(Dataset records)
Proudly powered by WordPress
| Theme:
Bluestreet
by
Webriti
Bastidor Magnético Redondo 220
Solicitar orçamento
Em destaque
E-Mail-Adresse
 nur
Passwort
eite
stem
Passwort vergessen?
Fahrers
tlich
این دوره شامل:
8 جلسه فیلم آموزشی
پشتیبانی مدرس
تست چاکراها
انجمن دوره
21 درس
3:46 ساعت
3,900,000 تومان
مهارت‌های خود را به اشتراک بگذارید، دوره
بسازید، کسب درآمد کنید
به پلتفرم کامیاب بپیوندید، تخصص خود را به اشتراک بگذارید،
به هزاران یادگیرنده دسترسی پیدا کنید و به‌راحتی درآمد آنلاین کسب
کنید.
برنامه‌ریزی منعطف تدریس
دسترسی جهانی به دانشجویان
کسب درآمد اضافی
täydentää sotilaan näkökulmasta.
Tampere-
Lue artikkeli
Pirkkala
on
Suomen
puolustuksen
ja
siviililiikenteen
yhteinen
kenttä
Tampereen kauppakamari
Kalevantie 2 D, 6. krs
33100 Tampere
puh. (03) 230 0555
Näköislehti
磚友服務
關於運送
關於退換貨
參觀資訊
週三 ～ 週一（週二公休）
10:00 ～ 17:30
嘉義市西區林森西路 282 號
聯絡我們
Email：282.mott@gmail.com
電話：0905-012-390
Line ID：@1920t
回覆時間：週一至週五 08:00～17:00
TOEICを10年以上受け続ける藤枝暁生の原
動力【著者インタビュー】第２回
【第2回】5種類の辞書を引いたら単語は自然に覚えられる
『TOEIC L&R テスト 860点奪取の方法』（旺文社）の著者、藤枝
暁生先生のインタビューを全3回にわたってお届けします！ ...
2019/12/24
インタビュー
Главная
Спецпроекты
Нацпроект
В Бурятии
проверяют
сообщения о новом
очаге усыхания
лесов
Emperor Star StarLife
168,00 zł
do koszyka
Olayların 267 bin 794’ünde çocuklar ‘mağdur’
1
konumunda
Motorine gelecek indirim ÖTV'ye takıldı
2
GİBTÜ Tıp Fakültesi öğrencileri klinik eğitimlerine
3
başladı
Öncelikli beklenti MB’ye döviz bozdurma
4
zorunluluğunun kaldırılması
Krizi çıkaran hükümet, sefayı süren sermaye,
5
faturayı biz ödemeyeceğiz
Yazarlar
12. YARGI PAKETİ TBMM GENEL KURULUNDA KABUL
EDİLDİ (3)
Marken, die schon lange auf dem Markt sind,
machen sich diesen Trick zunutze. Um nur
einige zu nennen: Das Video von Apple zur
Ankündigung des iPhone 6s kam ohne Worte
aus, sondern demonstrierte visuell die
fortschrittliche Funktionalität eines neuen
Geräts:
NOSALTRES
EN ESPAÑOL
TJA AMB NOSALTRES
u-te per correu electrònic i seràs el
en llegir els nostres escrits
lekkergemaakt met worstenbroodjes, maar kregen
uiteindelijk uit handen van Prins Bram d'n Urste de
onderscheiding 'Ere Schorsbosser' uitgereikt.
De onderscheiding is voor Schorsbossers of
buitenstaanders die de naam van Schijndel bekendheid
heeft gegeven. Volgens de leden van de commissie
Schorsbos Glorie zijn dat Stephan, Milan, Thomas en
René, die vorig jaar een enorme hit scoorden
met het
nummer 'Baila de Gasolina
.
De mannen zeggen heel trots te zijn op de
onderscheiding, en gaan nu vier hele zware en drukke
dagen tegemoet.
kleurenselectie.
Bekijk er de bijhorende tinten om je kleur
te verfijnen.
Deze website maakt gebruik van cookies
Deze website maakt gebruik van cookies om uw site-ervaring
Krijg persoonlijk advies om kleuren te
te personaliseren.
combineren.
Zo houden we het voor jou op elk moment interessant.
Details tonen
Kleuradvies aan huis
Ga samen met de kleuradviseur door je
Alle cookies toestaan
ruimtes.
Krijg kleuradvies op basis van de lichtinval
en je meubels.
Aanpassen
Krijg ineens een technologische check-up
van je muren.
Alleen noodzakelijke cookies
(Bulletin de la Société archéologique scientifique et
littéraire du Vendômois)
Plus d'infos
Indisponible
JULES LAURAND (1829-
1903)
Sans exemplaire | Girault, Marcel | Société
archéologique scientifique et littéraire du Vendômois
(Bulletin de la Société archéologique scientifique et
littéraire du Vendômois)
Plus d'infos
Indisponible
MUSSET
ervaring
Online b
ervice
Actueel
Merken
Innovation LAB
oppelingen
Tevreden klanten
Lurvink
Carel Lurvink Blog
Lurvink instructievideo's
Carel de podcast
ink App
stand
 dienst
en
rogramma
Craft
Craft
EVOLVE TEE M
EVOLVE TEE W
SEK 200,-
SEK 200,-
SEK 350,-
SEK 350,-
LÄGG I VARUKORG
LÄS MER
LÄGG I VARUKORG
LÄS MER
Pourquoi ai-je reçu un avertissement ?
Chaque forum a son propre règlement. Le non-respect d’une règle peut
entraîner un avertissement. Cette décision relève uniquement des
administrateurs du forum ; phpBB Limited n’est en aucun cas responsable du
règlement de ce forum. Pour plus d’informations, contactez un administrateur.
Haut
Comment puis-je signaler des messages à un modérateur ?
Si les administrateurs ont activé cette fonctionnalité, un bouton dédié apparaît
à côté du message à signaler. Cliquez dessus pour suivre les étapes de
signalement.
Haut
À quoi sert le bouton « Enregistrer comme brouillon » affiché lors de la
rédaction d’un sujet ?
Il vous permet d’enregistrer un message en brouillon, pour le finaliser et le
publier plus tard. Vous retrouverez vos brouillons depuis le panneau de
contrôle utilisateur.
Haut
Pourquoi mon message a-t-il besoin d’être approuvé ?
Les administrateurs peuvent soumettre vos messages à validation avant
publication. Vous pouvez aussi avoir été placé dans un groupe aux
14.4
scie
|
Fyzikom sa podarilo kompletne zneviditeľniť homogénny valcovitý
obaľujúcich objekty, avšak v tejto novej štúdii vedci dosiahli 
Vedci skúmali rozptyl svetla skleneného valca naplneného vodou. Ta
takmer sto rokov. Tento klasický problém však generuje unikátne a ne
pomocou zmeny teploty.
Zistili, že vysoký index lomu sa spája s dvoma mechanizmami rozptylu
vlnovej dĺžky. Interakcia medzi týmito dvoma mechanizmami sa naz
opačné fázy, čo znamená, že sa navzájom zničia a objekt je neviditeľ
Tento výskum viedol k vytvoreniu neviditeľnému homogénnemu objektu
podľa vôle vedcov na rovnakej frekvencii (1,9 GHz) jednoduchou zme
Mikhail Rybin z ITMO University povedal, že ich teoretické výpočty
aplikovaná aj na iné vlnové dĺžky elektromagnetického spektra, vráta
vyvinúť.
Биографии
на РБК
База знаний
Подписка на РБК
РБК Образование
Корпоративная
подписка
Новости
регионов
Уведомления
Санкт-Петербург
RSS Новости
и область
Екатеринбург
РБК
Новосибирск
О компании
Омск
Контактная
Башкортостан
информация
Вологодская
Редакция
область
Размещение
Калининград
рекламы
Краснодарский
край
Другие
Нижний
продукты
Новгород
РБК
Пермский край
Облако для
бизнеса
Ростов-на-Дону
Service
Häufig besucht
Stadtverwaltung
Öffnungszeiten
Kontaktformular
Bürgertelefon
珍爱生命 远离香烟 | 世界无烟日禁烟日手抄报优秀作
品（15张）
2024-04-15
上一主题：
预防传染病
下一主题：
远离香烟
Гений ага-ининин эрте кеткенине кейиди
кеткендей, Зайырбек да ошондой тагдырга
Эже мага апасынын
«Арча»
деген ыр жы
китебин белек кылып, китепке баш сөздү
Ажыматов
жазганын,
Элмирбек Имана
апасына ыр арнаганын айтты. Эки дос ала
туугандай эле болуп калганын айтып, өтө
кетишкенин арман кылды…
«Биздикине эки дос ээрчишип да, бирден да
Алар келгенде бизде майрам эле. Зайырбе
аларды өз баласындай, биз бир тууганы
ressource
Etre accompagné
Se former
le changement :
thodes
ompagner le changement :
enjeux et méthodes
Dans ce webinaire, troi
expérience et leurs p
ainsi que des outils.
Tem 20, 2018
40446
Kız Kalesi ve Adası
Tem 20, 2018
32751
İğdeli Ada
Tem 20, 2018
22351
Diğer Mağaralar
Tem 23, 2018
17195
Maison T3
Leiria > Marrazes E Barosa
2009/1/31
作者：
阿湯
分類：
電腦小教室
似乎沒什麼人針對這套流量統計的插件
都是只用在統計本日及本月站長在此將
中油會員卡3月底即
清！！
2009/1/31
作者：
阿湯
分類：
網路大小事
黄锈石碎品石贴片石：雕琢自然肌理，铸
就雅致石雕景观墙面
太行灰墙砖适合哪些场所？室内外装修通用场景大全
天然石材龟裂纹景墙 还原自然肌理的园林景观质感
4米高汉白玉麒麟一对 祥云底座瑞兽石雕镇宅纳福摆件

▸ **WHAT THE TASK REQUIRES**: Reproduce without changes the lines of the material above, from its first line through the line that contains "電話：0905-012-390", including both of those lines.

▸ **EXERCISE SOLUTION**:
Proudly powered by WordPress
| Theme:
Bluestreet
by
Webriti
Bastidor Magnético Redondo 220
Solicitar orçamento
Em destaque
E-Mail-Adresse
 nur
Passwort
eite
stem
Passwort vergessen?
Fahrers
tlich
این دوره شامل:
8 جلسه فیلم آموزشی
پشتیبانی مدرس
تست چاکراها
انجمن دوره
21 درس
3:46 ساعت
3,900,000 تومان
مهارت‌های خود را به اشتراک بگذارید، دوره
بسازید، کسب درآمد کنید
به پلتفرم کامیاب بپیوندید، تخصص خود را به اشتراک بگذارید،
به هزاران یادگیرنده دسترسی پیدا کنید و به‌راحتی درآمد آنلاین کسب
کنید.
برنامه‌ریزی منعطف تدریس
دسترسی جهانی به دانشجویان
کسب درآمد اضافی
täydentää sotilaan näkökulmasta.
Tampere-
Lue artikkeli
Pirkkala
on
Suomen
puolustuksen
ja
siviililiikenteen
yhteinen
kenttä
Tampereen kauppakamari
Kalevantie 2 D, 6. krs
33100 Tampere
puh. (03) 230 0555
Näköislehti
磚友服務
關於運送
關於退換貨
參觀資訊
週三 ～ 週一（週二公休）
10:00 ～ 17:30
嘉義市西區林森西路 282 號
聯絡我們
Email：282.mott@gmail.com
電話：0905-012-390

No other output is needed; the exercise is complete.